Há ainda que se vislumbrar – como bem lembrou o Ministro Alexandre de Moraes quando o julgamento da Questão de Ordem – que a turma que hoje anseia pelo fim do foro especial, há poucos anos defendia justamente o contrário em relação à Ação Penal 470, afirmando que o desmembramento do processo e seu encaminhamento às instâncias inferiores é que seria sinônimo de impunidade.
Como se vê, a definição dos contornos do que hoje é a competência originária – ainda que na undécima hora, eis que aparece a designação mais adequada ao fenômeno jurídico em comento: não se trata de “foro”, pois não se trata de competência ratione loci; não é “privilegiado”, pois não constitui vantagem ver restringido o direito ao duplo grau de jurisdição – é até adequada, não merecendo modificação apenas porque a opinião pública nesse sentido vocifera.
De qualquer forma, toda e qualquer mudança deve ter origem no Parlamento, quiçá pela alteração da lei nº 8.038/90, que rege o trâmite de ações penais e investigações originárias, para extirpar eventuais entraves à celeridade dos feitos em trâmite perante os Tribunais Superiores.

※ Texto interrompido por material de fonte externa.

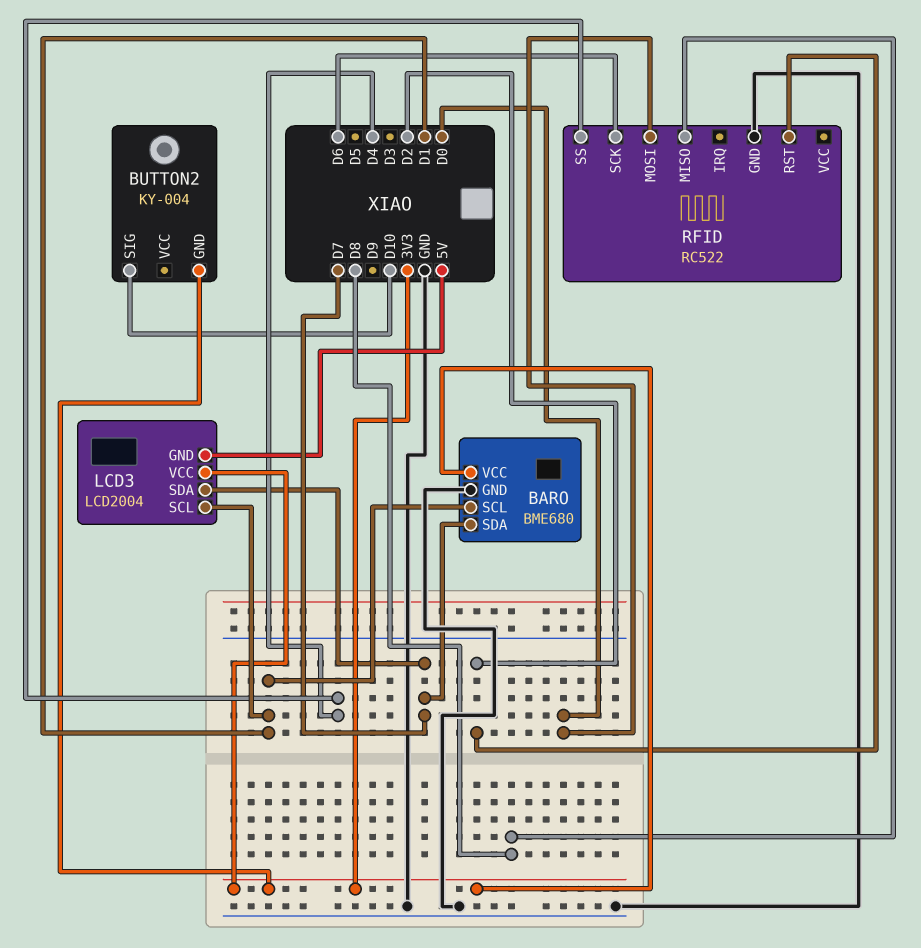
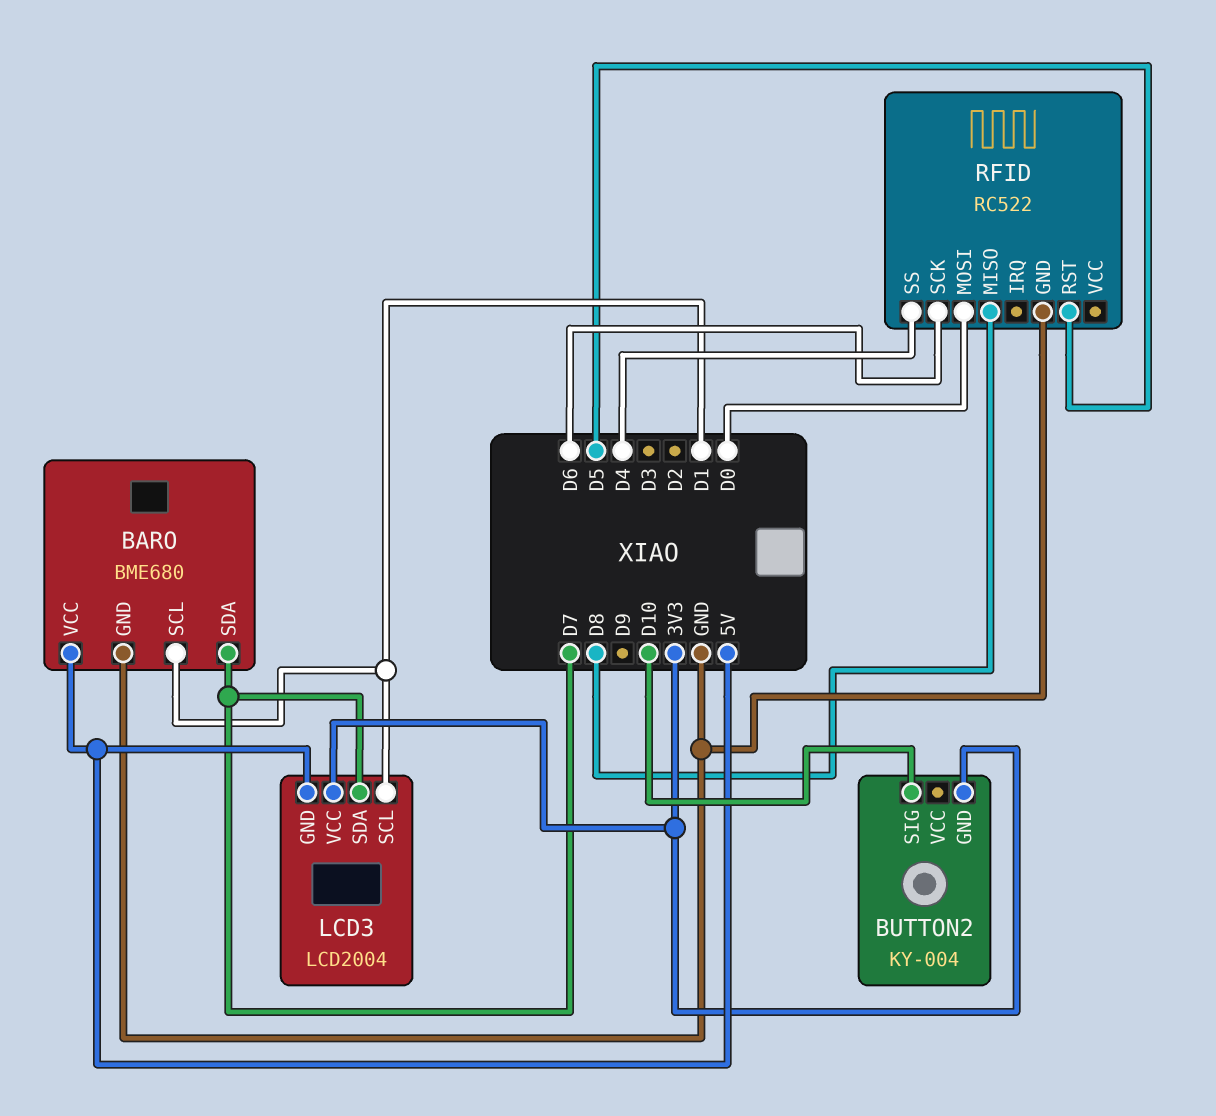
BARO pin VCC: 3V3 -> 5V
RFID pin RST: D2 -> D5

Ainda que tal alteração legislativa tenha que ser realizada por um Congresso que, pelo que se “sente”, se beneficiaria da atual legislação, talvez tal proposta seja suficiente para pôr um fim aos principais descontentamentos com o instituto do foro por prerrogativa de função sem que, por outro lado, se vá de encontro às suas principais razões de existir: a proteção em favor do acusado e em favor da jurisdição, contra a influência política indevida.